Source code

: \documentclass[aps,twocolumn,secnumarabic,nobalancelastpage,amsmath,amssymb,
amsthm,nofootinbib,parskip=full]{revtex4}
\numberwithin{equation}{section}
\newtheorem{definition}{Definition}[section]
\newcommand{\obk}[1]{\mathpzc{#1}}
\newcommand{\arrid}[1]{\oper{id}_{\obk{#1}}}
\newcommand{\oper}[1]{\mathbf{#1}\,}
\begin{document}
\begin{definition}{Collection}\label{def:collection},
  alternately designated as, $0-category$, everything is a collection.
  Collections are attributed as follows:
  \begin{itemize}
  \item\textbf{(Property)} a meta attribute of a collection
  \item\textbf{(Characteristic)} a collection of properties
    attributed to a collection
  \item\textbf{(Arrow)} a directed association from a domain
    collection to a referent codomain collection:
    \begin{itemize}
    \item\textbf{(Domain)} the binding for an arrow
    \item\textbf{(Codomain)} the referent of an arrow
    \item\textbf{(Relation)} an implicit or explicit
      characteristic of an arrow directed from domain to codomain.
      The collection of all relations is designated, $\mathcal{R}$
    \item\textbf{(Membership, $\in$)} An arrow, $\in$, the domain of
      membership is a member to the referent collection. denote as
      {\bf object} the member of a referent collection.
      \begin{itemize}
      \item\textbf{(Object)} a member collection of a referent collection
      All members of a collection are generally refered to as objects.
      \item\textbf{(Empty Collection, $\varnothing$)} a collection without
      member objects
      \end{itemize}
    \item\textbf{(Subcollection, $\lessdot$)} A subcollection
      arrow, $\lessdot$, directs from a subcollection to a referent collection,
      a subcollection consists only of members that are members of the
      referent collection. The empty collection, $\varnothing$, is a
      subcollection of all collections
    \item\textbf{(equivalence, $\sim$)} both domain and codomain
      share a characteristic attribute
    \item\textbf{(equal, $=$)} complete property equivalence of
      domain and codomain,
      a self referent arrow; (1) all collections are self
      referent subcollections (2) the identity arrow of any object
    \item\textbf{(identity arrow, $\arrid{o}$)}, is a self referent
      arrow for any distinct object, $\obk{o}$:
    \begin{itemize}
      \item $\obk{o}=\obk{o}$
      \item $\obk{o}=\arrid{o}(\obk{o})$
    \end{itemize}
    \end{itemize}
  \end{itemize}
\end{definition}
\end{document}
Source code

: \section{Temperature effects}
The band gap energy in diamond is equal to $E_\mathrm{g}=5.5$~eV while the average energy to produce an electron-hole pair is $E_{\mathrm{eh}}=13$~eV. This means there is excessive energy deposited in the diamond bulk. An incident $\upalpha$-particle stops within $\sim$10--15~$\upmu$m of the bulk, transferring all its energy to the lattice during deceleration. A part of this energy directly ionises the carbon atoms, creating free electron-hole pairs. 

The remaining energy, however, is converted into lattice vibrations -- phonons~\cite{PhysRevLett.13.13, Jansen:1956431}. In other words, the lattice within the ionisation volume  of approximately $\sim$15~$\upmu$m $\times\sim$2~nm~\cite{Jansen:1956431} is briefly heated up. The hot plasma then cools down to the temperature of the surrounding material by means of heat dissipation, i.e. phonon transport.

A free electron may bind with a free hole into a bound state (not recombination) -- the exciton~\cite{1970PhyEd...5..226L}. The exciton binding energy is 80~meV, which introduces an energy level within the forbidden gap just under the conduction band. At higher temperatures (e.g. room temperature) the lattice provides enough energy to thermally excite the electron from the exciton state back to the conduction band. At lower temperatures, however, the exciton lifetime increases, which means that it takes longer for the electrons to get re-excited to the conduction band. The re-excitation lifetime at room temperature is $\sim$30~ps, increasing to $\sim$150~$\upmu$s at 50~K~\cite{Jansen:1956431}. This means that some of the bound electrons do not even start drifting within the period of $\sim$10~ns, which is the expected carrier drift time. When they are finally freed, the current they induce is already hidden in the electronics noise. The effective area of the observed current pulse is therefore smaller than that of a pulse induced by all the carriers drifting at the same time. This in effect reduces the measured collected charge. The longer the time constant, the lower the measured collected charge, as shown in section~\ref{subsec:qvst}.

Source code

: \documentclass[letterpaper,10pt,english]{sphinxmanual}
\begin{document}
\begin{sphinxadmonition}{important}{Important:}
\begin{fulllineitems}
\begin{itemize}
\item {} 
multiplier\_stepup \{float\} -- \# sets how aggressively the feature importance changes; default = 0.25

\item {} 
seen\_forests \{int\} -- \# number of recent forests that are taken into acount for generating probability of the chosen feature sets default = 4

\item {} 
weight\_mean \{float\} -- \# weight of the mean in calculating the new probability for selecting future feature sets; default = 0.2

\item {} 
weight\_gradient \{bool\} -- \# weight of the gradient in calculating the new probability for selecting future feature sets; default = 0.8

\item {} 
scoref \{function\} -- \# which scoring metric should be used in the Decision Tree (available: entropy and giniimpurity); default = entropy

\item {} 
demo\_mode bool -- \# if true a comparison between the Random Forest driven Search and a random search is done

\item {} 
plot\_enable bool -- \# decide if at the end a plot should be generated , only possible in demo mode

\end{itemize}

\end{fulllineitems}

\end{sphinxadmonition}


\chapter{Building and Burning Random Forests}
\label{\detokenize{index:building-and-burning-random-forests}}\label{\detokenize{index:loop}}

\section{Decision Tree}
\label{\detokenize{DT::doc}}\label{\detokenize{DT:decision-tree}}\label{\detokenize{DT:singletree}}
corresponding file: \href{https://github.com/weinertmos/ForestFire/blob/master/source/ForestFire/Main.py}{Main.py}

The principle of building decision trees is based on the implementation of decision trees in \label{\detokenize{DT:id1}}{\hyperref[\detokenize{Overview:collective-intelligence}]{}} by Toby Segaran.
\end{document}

- [YOUR GOAL]
Every line above with the string "sphinxadmonition" in it should be copied into the answer.

- [WRITTEN RESPONSE]
\begin{sphinxadmonition}{important}{Important:}
\end{sphinxadmonition}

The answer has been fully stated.